- _Your task_
Reproduce every one of the records below word for word, omitting the pictures.

- _Records to use_

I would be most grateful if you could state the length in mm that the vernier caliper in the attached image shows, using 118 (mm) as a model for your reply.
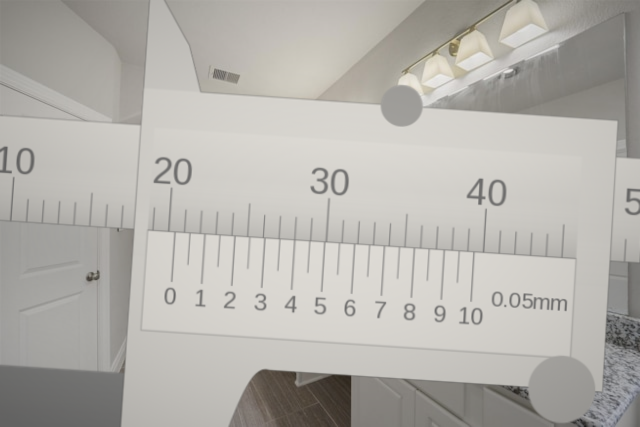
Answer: 20.4 (mm)
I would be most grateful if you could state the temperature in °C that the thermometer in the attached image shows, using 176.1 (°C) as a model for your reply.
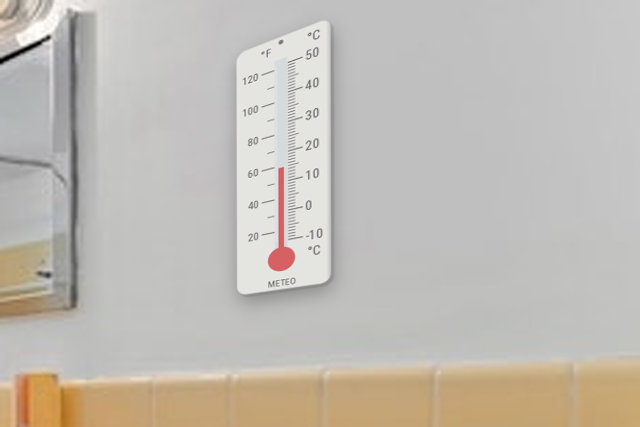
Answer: 15 (°C)
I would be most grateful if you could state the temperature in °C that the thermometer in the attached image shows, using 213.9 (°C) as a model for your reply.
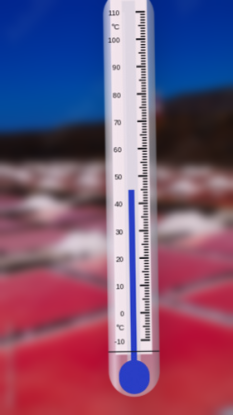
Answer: 45 (°C)
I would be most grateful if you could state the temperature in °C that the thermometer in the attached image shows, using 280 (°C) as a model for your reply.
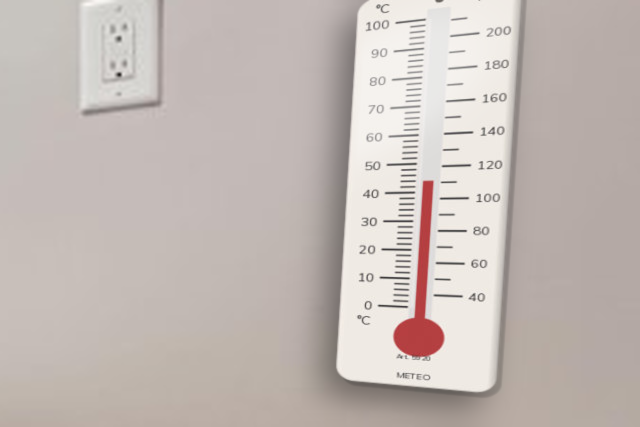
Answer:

- _Response box_
I would be most grateful if you could state the length in mm that the vernier caliper in the attached image shows, using 118 (mm) as a model for your reply.
Answer: 20.4 (mm)
I would be most grateful if you could state the temperature in °C that the thermometer in the attached image shows, using 176.1 (°C) as a model for your reply.
Answer: 15 (°C)
I would be most grateful if you could state the temperature in °C that the thermometer in the attached image shows, using 213.9 (°C) as a model for your reply.
Answer: 45 (°C)
I would be most grateful if you could state the temperature in °C that the thermometer in the attached image shows, using 280 (°C) as a model for your reply.
Answer:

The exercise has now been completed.